Mr. Speaker, it is a real honour to speak on this important issue. I want to thank the member for Edmonton West for his incredible passion for the environment. I appreciate his good work in representing his community well.
The question before us today is how much the carbon tax will cost the average Canadian. That is an important question. When people go shopping and see something they like, the first thing that comes to mind is whether they need it. Although it may look nice, they would ask themselves if they need it and how much it costs. We were looking to downsize, because as we age we do not need as big a house as we do not have the kids. Therefore, we wanted to downsize to a much more energy-efficient home. We found something that had a master bedroom on the main floor. I liked it. It looked good, and it would work for us. It would make livability greater and easier as it was much smaller. However, how much does it cost? That is the first thing Canadians ask. That is the normal process. Whether it is clothing or food, we would look at something and ask ourselves whether we need it and how much it costs.

▶ [Tasks to perform]:
**a)** Answer these questions using the speech:
(i) Which member does the speaker thank for his passion for the environment?
(ii) What question is before the House today?
(iii) What feature did the home the speaker found have?
**b)** Rewrite as a numbered list, leaving out blank lines, the part of the rows that opens with the line containing "Which series has" and runs to the end of the rows.

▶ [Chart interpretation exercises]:
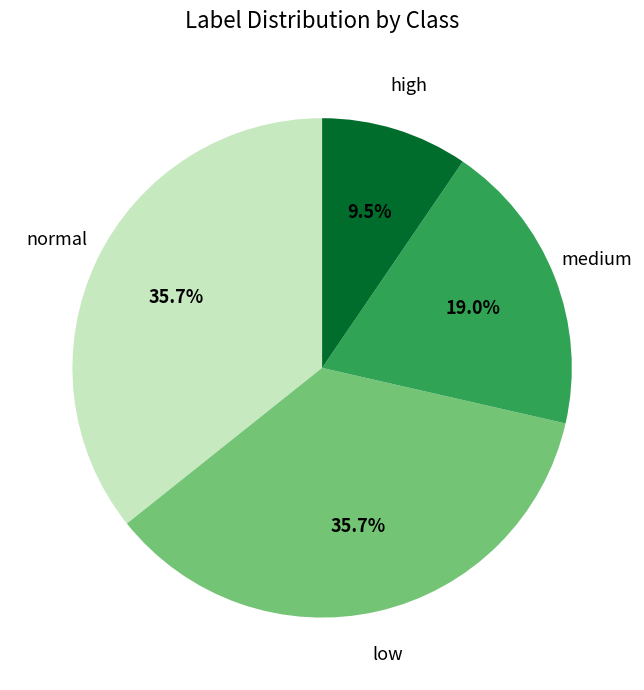

Does any single category account for the majority?

No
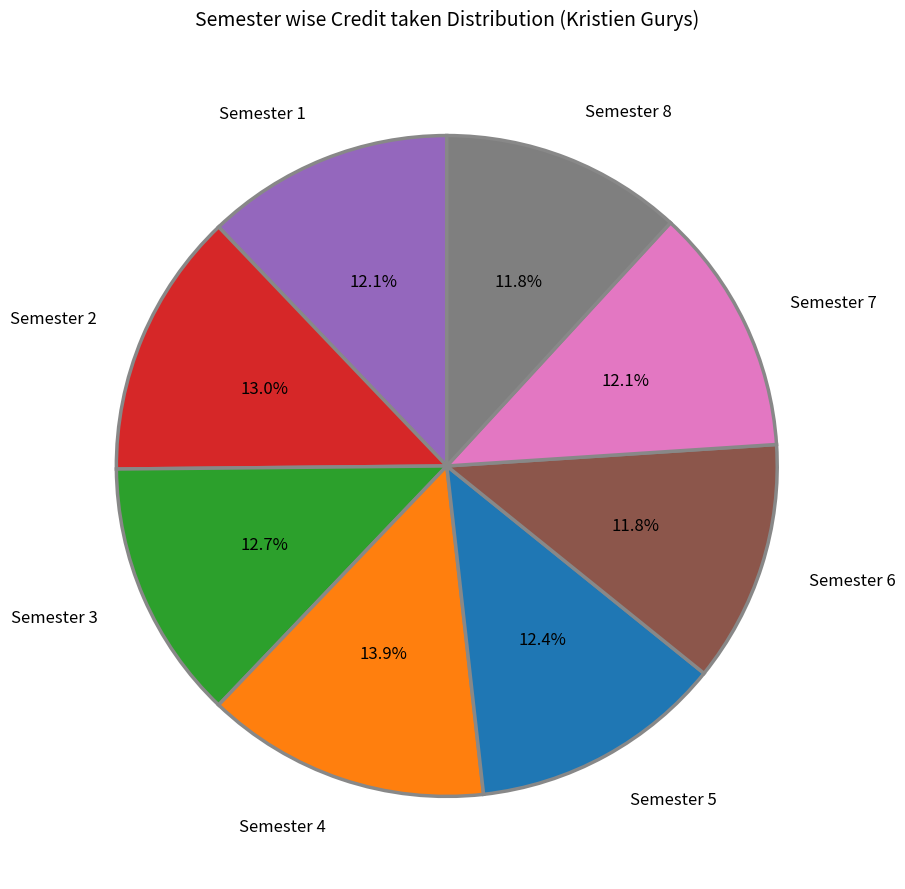

To the nearest percent, what is the combined percentage of Semester 1 and Semester 6?

24%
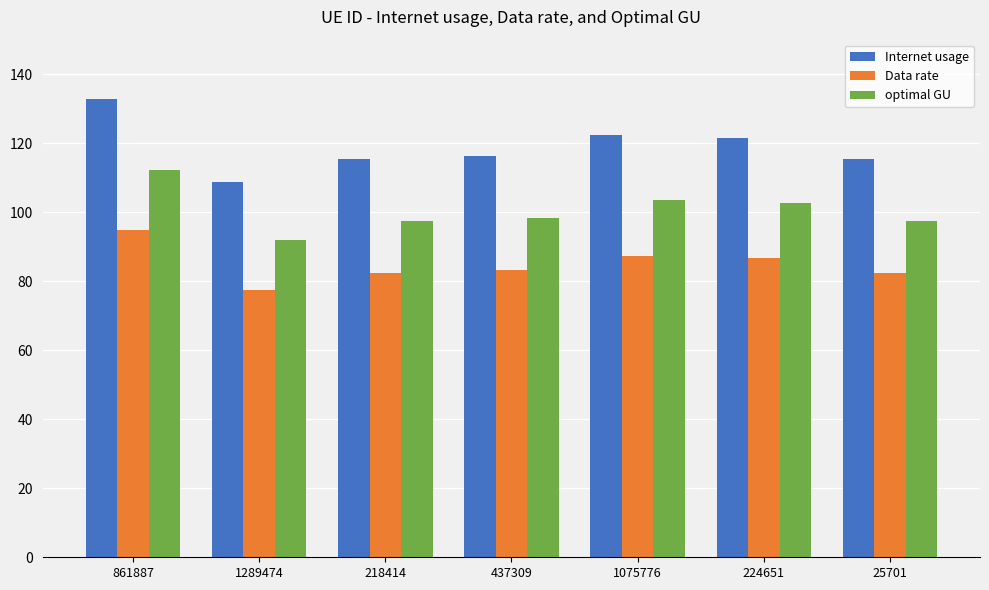

What is the spread (max minus min) of values at 25701?

33.0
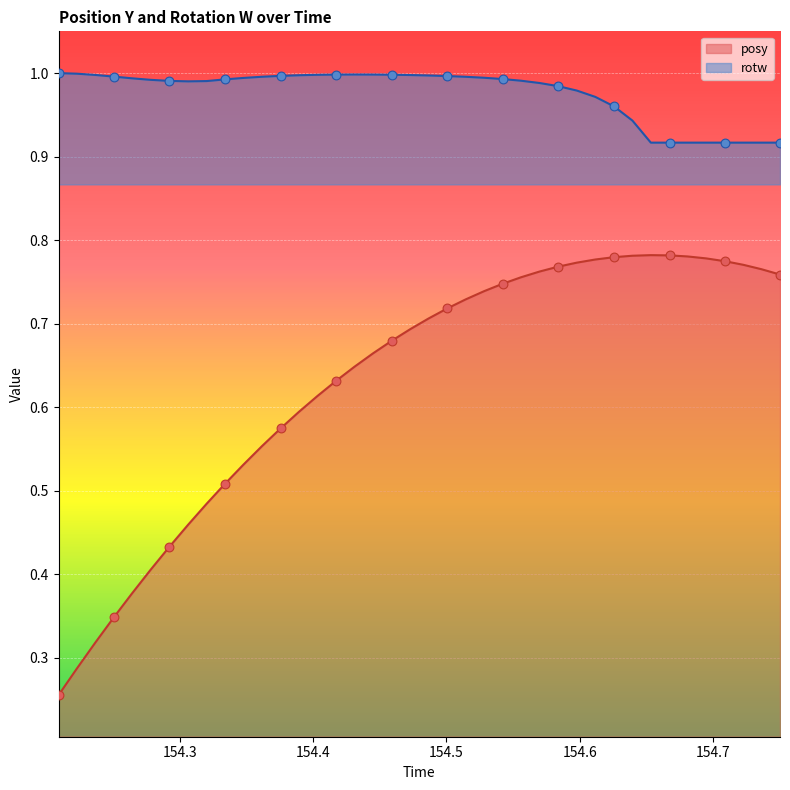

Which series has the largest total across all categories?

rotw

▶ [Answers given]:
**a)**
(i) The member for Edmonton West
(ii) How much the carbon tax will cost the average Canadian
(iii) A master bedroom on the main floor

**b)**
1. Which series has the largest total across all categories?
2. rotw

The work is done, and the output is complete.